It is a holy thing to allow the differences of others -even deep, seemingly polar differences- to remain intact as we sit at the common table of faith. I struggle here. My instinct is that different is bad, or different is incomplete and needs my assistance. My role as a "teaching pastor" exacerbates this. It takes an enormous amount of maturity to be able to disagree with one and yet still look at the idea as having merit. To look at different people and see different, not wrong. It takes a maturity that most of us have never had because so many of us have learned our job is to properly uphold the THIS while dutifully renouncing the THAT. 

How comprehensively we need God to give us eyes to see. In all ways. Our inability to figure out how to live at one with the environment God gave us is a parallel with our inability to live at one with other people. We struggle with oneness of all kinds for much the same reasons; a general misunderstanding of relationships as peace-through-control-and-augmentation and our fear of losing "me" in the "us". We have a ways to go before we can see our relationships as peace because all is already connected. Elohim made it as such. We don't really make oneness. We discover it under our dividing.

_ _ _ _ _

→ Given exercise 1: Reproduce the records word for word, starting at the beginning of the records and ending at the line that contains "4: (767, 150)", with both of those lines included.

_ _ _ _ _

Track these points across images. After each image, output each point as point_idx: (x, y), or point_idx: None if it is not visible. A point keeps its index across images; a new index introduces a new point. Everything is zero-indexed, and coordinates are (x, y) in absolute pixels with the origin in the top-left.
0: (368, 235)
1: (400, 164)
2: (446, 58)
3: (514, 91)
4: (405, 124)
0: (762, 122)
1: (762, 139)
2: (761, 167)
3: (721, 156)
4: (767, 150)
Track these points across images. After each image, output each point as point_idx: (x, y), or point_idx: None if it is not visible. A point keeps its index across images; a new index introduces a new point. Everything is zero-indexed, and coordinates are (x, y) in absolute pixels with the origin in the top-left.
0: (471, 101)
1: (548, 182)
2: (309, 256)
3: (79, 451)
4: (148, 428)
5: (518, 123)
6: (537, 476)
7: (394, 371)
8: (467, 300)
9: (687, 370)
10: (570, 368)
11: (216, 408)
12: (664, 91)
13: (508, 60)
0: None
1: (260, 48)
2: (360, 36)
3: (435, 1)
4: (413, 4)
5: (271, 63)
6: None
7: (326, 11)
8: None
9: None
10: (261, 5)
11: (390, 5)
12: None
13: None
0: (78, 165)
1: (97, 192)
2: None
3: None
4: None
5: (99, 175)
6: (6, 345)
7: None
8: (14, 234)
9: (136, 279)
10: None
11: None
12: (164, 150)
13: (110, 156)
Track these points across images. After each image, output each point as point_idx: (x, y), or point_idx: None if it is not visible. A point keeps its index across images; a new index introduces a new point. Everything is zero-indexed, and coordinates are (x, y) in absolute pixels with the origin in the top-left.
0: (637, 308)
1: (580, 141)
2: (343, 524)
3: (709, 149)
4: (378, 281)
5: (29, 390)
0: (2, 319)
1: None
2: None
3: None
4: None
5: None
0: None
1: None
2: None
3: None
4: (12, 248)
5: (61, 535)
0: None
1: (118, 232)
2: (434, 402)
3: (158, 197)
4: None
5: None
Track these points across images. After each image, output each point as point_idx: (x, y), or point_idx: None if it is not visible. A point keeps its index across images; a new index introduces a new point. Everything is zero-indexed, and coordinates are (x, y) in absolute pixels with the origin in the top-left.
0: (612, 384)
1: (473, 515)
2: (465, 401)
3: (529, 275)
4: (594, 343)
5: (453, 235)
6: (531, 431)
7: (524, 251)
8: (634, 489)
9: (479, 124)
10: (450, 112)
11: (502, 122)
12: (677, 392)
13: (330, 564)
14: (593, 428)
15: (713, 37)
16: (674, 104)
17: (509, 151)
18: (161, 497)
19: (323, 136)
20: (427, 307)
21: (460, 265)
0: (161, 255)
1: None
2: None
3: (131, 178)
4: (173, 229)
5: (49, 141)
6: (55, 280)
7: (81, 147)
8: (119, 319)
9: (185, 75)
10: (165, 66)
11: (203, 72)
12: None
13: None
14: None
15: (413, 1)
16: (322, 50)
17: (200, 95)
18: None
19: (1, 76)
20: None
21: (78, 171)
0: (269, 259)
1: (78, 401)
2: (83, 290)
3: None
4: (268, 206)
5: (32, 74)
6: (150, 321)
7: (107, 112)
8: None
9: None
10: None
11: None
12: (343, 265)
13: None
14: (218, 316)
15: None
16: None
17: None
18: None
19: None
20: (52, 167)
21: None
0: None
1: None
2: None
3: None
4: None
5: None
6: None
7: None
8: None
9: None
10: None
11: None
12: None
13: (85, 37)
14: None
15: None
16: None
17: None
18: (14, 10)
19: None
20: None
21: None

_ _ _ _ _

→ Given exercise 2: In the passage on faith and differences, what role does the writer say makes the struggle with differences worse?

→ Result 1:
Track these points across images. After each image, output each point as point_idx: (x, y), or point_idx: None if it is not visible. A point keeps its index across images; a new index introduces a new point. Everything is zero-indexed, and coordinates are (x, y) in absolute pixels with the origin in the top-left.
0: (368, 235)
1: (400, 164)
2: (446, 58)
3: (514, 91)
4: (405, 124)
0: (762, 122)
1: (762, 139)
2: (761, 167)
3: (721, 156)
4: (767, 150)

→ Result 2: The writer's role as a "teaching pastor."